Tuesday, October 30, 2012

Chocolate Chip Bread Pudding with a Warm Caramel Sauce

The recipe for "Poor Man's Pudding", or in modern day known as "Bread Pudding" was first conceived in Europe at the turn of the 11th century, as a palitable dish for using up dry or stale bread and ingredients left over from a previous meal, as refrigeration and proper storage was next to nil, and even the thought of wasting one morsel of food was unacceptable.
Overtime Bread Pudding has become a signature dish in western Europe, it's place of origin, and in fine dining restaurants throughout the world. The wonderful aspect of this dish lies in it's simplicity and variability.
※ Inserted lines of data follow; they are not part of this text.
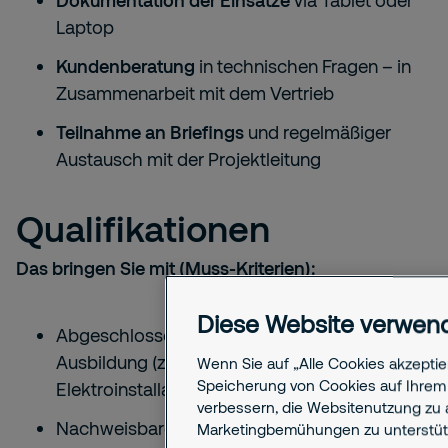
Dokumentation der Einsätze
via Tablet oder
Laptop
Kundenberatung
in technischen Fragen – in
Zusammenarbeit mit dem Vertrieb
Teilnahme an Briefings
und regelmäßiger
Austausch mit der Projektleitung
Qualifikationen
Das bringen Sie mit (Muss-Kriterien):
Diese Website verwen
Abgeschlossene elektrotechnische
Ausbildung (z. B. Elektroniker:in,
Wenn Sie auf „Alle Cookies akzeptie
Speicherung von Cookies auf Ihrem 
Elektroinstallateur:in)
verbessern, die Websitenutzung zu 
Nachweisbare Berufserfahrung in
mindestens
Marketingbemühungen zu unterstüt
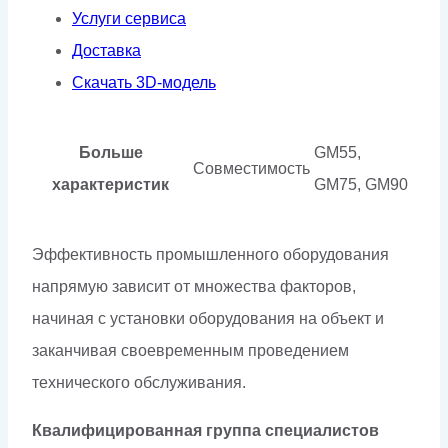
Услуги сервиса
Доставка
Скачать 3D-модель
Больше
GM55,
Совместимость
характеристик
GM75, GM90
Эффективность промышленного оборудования
напрямую зависит от множества факторов,
начиная с установки оборудования на объект и
заканчивая своевременным проведением
технического обслуживания.
Квалифицированная группа специалистов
Bread Pudding may take on a more savory note with the addition of dried fruit and nuts for the prefect accompianment to any brunch menu, or served as a dessert, decked with chocolate, caramel and rich cream.
I developed this particular recipe frankly out of desperation at the last minute. I promised a friend that I would bring dessert to a small gathering she was hosting that night. However, when I opened the fridge I found that I was low on milk and eggs, and completely out of flour. The only ingredient I fathomed I could use was an old stale loaf of buttermilk bread tucked in the back of the freezer. Bread Pudding came to mind, and I had to run with it. I had chocolate chips in the pantry and crunchy Kashi cereal to use in substitution for chopped nuts. Left to my imagination, this concoction was either going to be a complete disaster or a huge hit. Thank goodness for the latter. Topped with homemade Warm Caramel Sauce and a drizzle of cold cream, my sister deemed this the best dessert recipe that I had ever made.

Ingredients
For the Bread Pudding:
6 cups of stale white bread, cubed (If stale bread is not available, simply toast the bread in a 350 degree oven for approximately 15 minutes, careful not to let it singe.)
1/4 cups semisweet chocolate chips (I prefer to combine both white and dark chocolate chips)
1 cup Kashi Crunch cereal, or 1 cup chopped nuts of preference
4 eggs
3 cups milk
1 cup sugar
2 Tablespoons vanilla
 
For the Caramel Sauce:
1 cup brown sugar
2 Tablespoons corn starch
1/2 cup water
2/3 cup half-and half (I only had Almond flavored coffee creamer, which was absolutely fantastic!)
1/4 cup light-colored corn syrup
2 Tablespoons butter, room temperature
1 teaspoon vanilla
 
Preparation
Preheat the oven to 350 degrees.
To a heavily greased 9"x13" glass baking pan add the cubes of stale bread. Mix in the chocolate chips and cereal and set aside.
In a mixing bowl combine the eggs, milk, sugar and vanilla, whisking until all the ingredients are completely incorporated.
Pour the egg mixture over the bread cubes, making sure that the bread is immersed as much as possible in the liquid.
Bake for 50-55 minutes. Set aside for 5 minutes to slightly cool.
 
In a small sauepan whisk together the brown sugar and cornstarch until incorporated. Add in the half-and-half, corn starch and butter. Bring to a boil, stirring frquently over medium heat, and cook 2 minutes further. Add in the vanilla.
 
Serve the Bread Pudding and drizzle generously with the Caramel Sauce. Garnish with cool fresh cream just prior to presentation.